Le rôle des autorités

Les opérations de fusion-acquisition ont des conséquences importantes tant pour les actionnaires des sociétés impliquées que pour les consommateurs et les concurrents (cf. chap. 3). L'intervention des autorités est guidée par deux objectifs : efficacité et équité.

Droit des sociétés et contrôle par les autorités boursières

Du point de vue des associés des entreprises, les opérations de croissance externe relèvent du droit des sociétés, auquel s'ajoute le droit boursier quand l'une au moins des entreprises est cotée. Le régulateur part du principe que la réglementation ne doit pas empêcher la réalisation de restructurations souhaitables d'un point de vue industriel, mais doit néanmoins garantir la protection des actionnaires, en particulier minoritaires, à l'occasion de ces opérations. Cet objectif se traduit en pratique par des obligations de publicité et de transparence afin que les actionnaires prennent leur décision en toute connaissance de cause. Il se traduit également par des règles destinées à éviter l'expropriation des minoritaires, des conflits d'intérêts entre groupes d'actionnaires étant fréquents lors des opérations de fusion-acquisition.

Le contrôle des fusions

En France, la réglementation des fusions s'attache essentiellement à garantir la bonne information des actionnaires des deux sociétés avant le vote en assemblée générale extraordinaire (A.G.E.). Trois documents sont obligatoirement mis à leur disposition avant l'A.G.E. qui doit approuver l'opération à la majorité qualifiée des deux tiers : un projet de fusion qui doit mentionner l'objectif de l'opération et le rapport d'échange retenu ; les rapports de commissaires à la fusion indépendants précisant les méthodes d'évaluation ; un rapport détaillé de chaque conseil d'administration.

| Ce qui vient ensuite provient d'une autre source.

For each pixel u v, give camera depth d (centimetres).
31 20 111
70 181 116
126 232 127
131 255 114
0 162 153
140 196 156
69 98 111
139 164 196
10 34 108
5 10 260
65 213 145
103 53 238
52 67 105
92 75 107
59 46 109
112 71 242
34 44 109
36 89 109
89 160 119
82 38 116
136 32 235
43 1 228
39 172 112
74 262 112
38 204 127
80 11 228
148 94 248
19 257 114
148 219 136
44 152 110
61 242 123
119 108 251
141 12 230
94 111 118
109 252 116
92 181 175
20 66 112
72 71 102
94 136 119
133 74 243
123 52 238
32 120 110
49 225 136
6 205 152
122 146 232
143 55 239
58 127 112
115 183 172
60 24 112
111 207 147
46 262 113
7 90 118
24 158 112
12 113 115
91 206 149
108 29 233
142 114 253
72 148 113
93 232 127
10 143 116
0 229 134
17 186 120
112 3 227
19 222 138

Cette réglementation s'attache moins à garantir l'intérêt des minoritaires qui pourraient se trouver lésés. En effet, plus de 80 p. 100 des opérations de fusion impliquant une société cotée concernent des filiales absorbées par leur société mère. Dans la plupart des cas, l'actionnaire majoritaire détient le pouvoir effectif et plus des deux tiers des voix en A.G.E. Aussi les fusions donnent-elles parfois lieu à de fortes contestations de la part des minoritaires, qui estiment leurs intérêts lésés par le majoritaire. Les autorités boursières françaises considèrent quant à elles que le majoritaire doit conserver le droit de décider de la stratégie d'un groupe, que les minoritaires ont la faculté de vendre leurs titres avant la fusion et que, souvent, la fusion a été précédée d'une offre publique au cours de laquelle ils pouvaient céder leurs titres.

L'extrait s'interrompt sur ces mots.